====== Extracted text

Thank you for your kind words, Jason! I'd love to hear what you're thinking about sometime.
, comment by JasonDG
JasonDG @askesis said:
@JasonDG said:
This was a really fun and insightful interview to read! Your willingness to be personable really comes through too. And I "allowing your students to see you as a person, not just as a professor" has me thinking about all kinds of things. Thanks for all your efforts!
Thank you for your kind words, Jason! I'd love to hear what you're thinking about sometime.
It humanizes the experience of teaching, allowing us to not live in preordained boxes. It would be great to connect with students in a personal rather than institutional level.
, comment by samgustin
samgustin Why do you teach Phish, as opposed to another band?

What do you hope your students will learn from this class?

What is your favorite (recent) version of Chalkdust Torture? And as a teacher, how do you feel about that song?
, comment by askesis
askesis Why do you teach Phish, as opposed to another band?
As I mentioned in my interview, I believe Phish and Philosophy have a symbiotic relationship. But perhaps more importantly, professors should teach what they are passionate about; I’m passionate about Phish. Someone else might teach Philosophy and Radiohead, or Philosophy and the Beatles. Or Philosophy and Hiking. That’s the great thing about philosophy; you can philosophize about any topic!

What do you hope your students will learn from this class?
The class is a standard Philosophy of Art and Music course, so the students will learn about how philosophers from ancient to contemporary times have thought about ideas such as beauty, emotion, the sublime, and community. With the addition of Phish listening assignments, I hope they learn to apply course conceptual tools to their experience of live music to provide greater meaning and significance to those experiences.

What is your favorite (recent) version of Chalkdust Torture? And as a teacher, how do you feel about that song?
The Baker’s Dozen Chalk Dust. I love the song; it holds me accountable to my students as a teacher. “Chalk dust without the torture” is my teaching motto, or at least, it’s my goal. I lecture as little as possible and incorporate active learning strategies into my classroom. My students go on field trips, conduct interviews, make art, analyze public spaces, host events, and other activities. Every time Phish plays the song and I sing the lyrics, I’m reminded what it’s like to be a student and it challenges me to be a more engaging teacher.

============
====== Stored rows

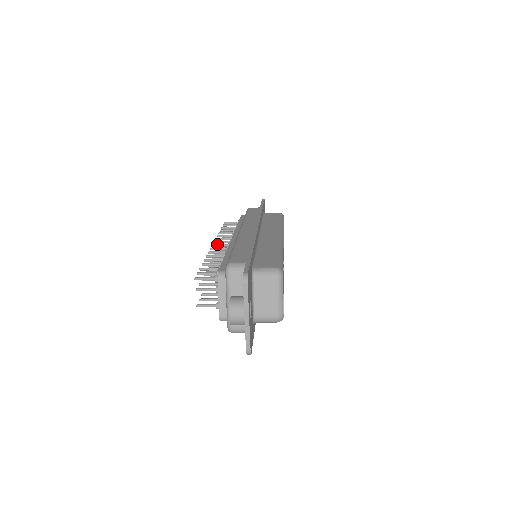
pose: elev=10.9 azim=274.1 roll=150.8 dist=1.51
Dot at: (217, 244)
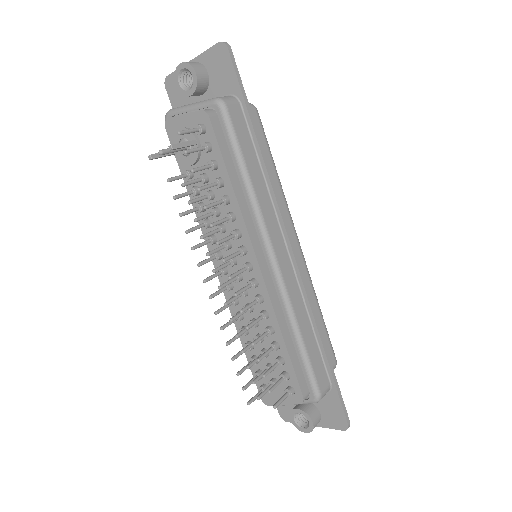
Dot at: occluded
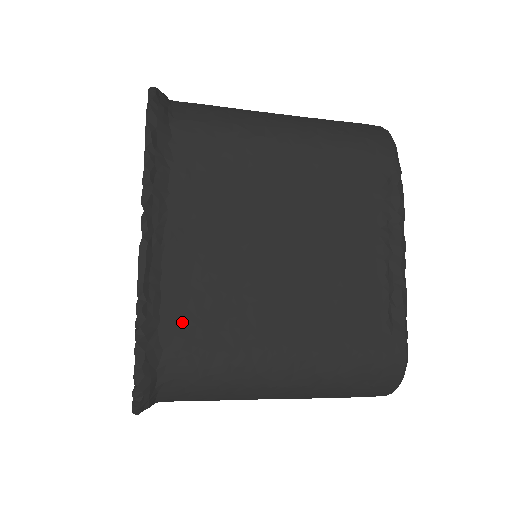
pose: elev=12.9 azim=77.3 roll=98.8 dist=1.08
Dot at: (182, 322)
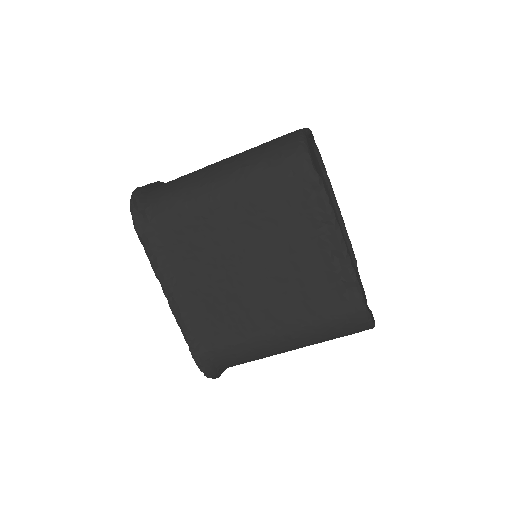
Dot at: (212, 334)
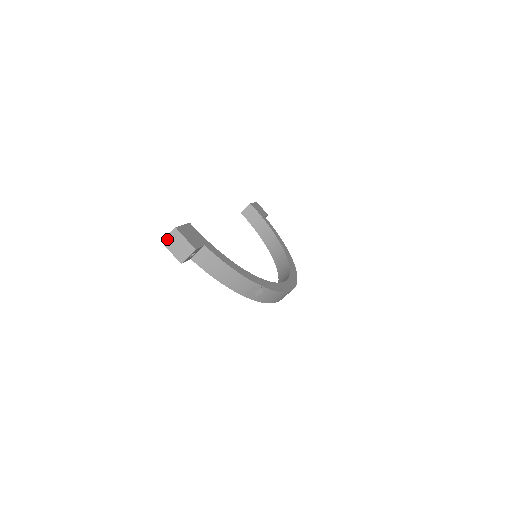
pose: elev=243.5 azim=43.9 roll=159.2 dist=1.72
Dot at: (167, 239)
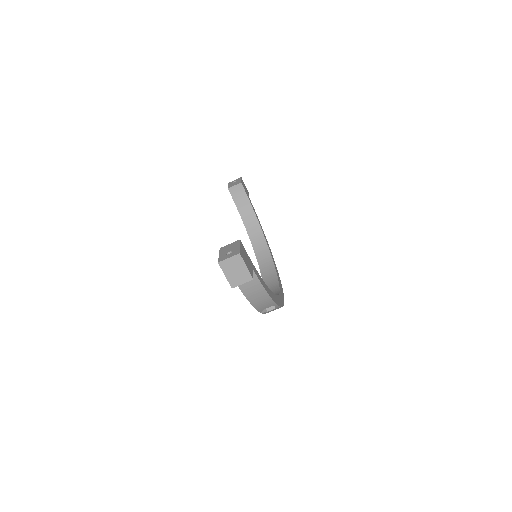
Dot at: (226, 262)
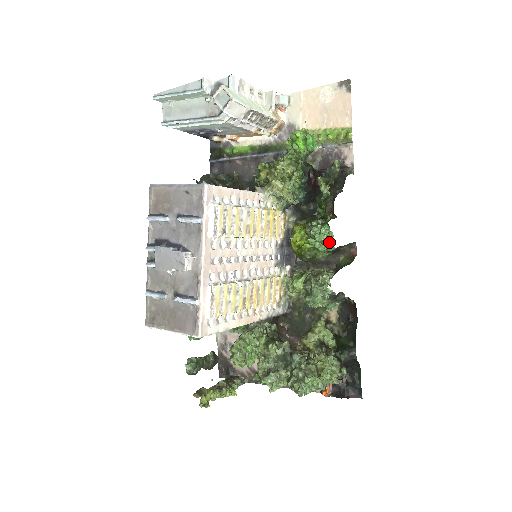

============

Answer these questions from the comment thread:
1. What kind of course does askesis say the class is?
2. Which version of Chalkdust Torture does askesis name as a favorite?
3. What phrase does askesis call a teaching motto?

1. A standard Philosophy of Art and Music course.
2. The Baker's Dozen Chalk Dust.
3. "Chalk dust without the torture."